Eugene Onegin

Pyotr Ilyitch Tchaikovsky
Welsh National Opera
Wales Millennium Centre, Cardiff
(2008)

Production photo

For an opera company to lose its leading man is unfortunate. For it to lose both the leading man and the chief understudy could seem carelessness, to paraphrase Oscar Wilde. That, however, was the fate which befell the WNO and its revival of Tchaikovsky's Eugene Onegin. Fortunately the ill luck ended there, thanks to the availability of the second understudy Christopher Dickson.

The production, which is a revival of a sell-out one first seen four years ago, ultimately triumphs over adversity and, along with revivals of The Magic Flute and Falstaff, the latter starring Bryn Terfel, finds the company in rude health.

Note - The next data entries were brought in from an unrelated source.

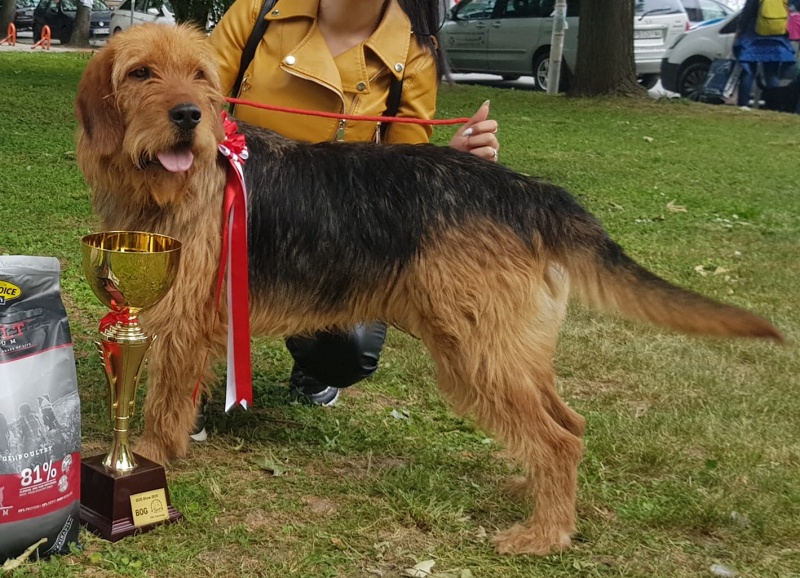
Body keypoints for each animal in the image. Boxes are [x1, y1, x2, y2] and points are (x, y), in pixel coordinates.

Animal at [73, 24, 780, 556]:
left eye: (200, 76)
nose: (190, 116)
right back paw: (536, 494)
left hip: (478, 350)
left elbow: (164, 403)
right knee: (569, 424)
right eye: (141, 73)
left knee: (559, 436)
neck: (174, 185)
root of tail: (528, 193)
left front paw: (146, 462)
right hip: (509, 348)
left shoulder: (182, 319)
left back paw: (544, 534)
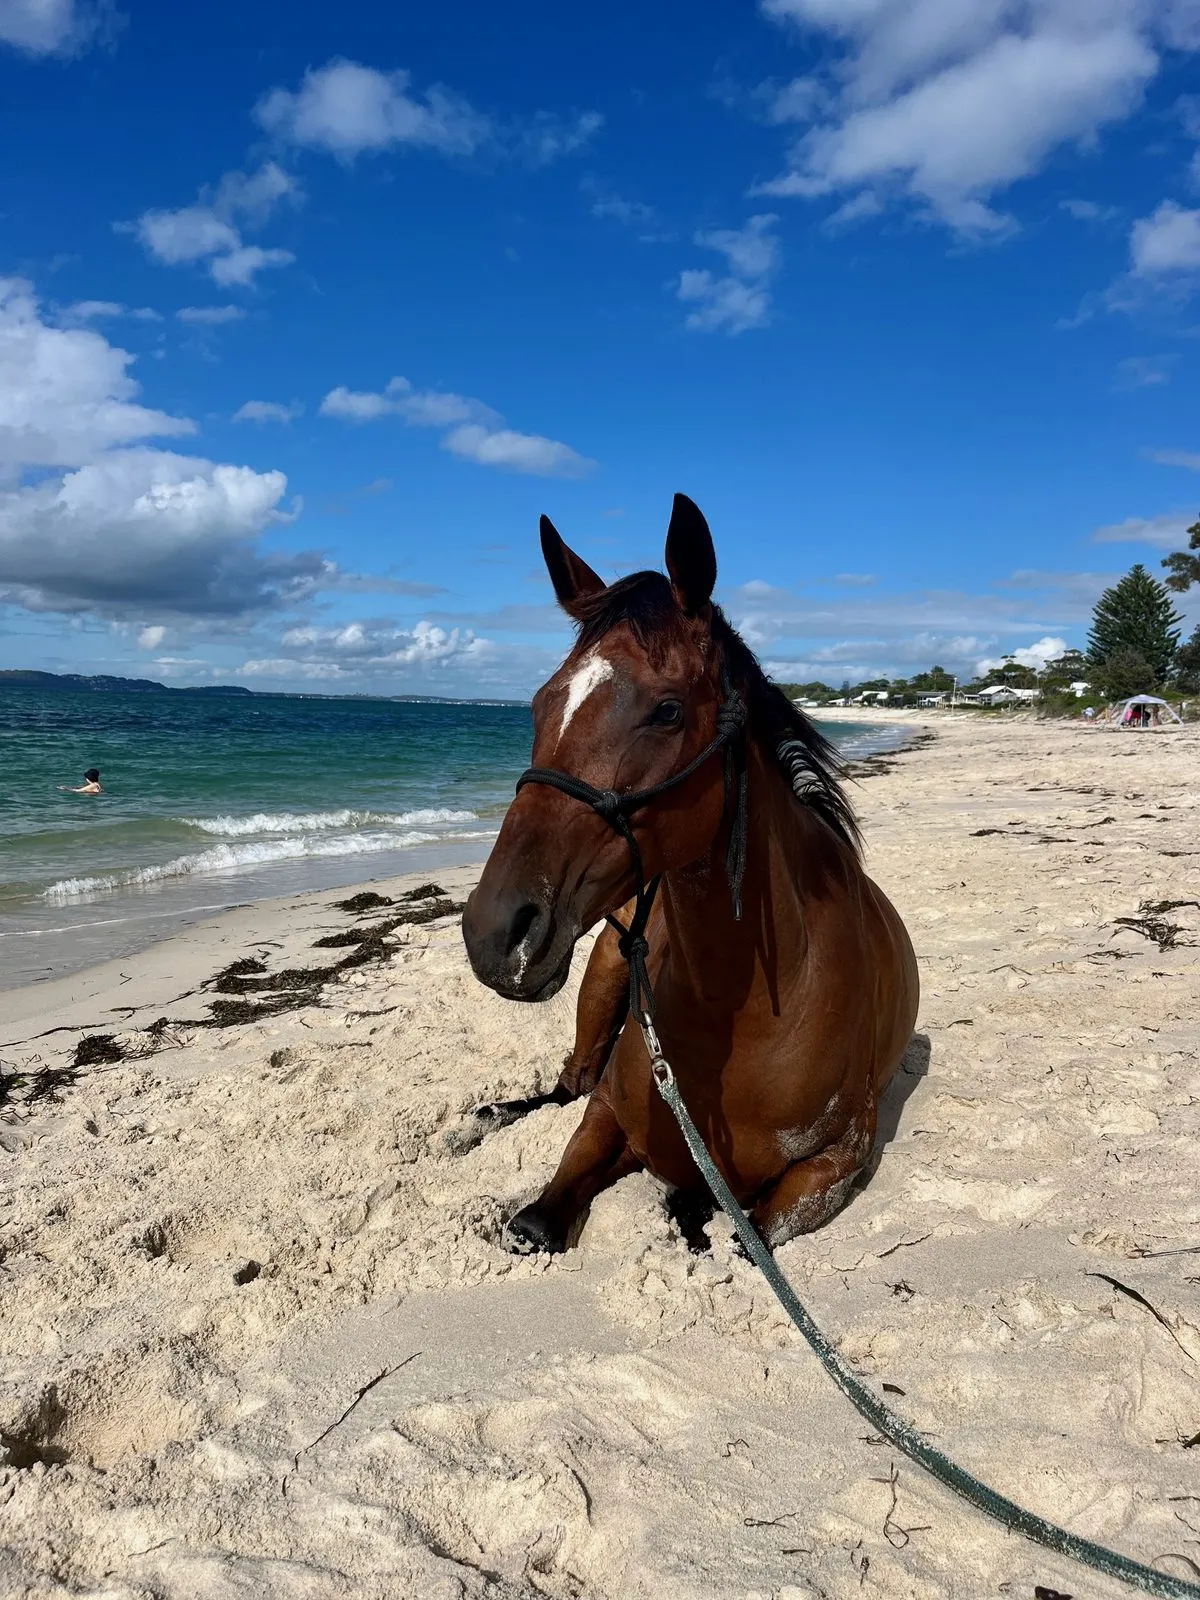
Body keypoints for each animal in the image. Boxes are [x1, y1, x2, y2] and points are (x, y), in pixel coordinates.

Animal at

As with The Magic Flute, there is much to enchant the eye, as well as the ear, designer Tobias Hoheisel making full use of the opportunities afforded by the grandeur of the setting, Imperial Russia in all its pomp and splendour. Initially the set, a large expanse of white framing what looks like a suburban English garden seems ill-thought out. In due course, however, the art of the design becomes clear, affording an austere beauty to the duel in the snow between Onegin and Lensky and a suitable chilliness to the scenes in St Petersburg.

The cramped design of Act I also bodies forth the limited lives led by the mass of those living in Russia, even those like Tatyana, born into a family removed from the peasants who at that time made up 87 per cent of the population of Russia. By Act III, Tatyana inhabits a large drawing room with windows on to the world, but still she is cribbed and confined, trapped in a loveless marriage.

The production, though, takes a little while to warm up. As well as feeling hemmed in, the dance by the returning farm labourers feels a little half-hearted and Onegin too, on first appearance, looks more like an undertaker than the subsequent ardent wooer. Events, however, again confound initial impressions as the sleek Onegin, immaculate in black from top to toe, gives way to one transformed outwardly as well as inwardly, hispid and unkempt.

Dickson rings the changes well, admirably so in the circumstances - he was due to give a recital elsewhere. But despite lending his name to the opera - actually described as seven lyric scenes by Tchaikovsky - Onegin is absent for much of the time, throwing other members of the cast into the foreground.

Nuccia Focile, taking up the role previously filled by Amanda Roocroft, shines as Tatyana, convincing both as an ardent youngster and as the confident and self-possessed and dignified presence of Act III. There is fine support too from Alexandra Sherman, singing sweetly as Olga, her sister, and from Paul Charles Clarke, appealing as the unfortunate Lensky. The backing of the Orchestra of the WNO under the baton of Alexander Polianichko is assured.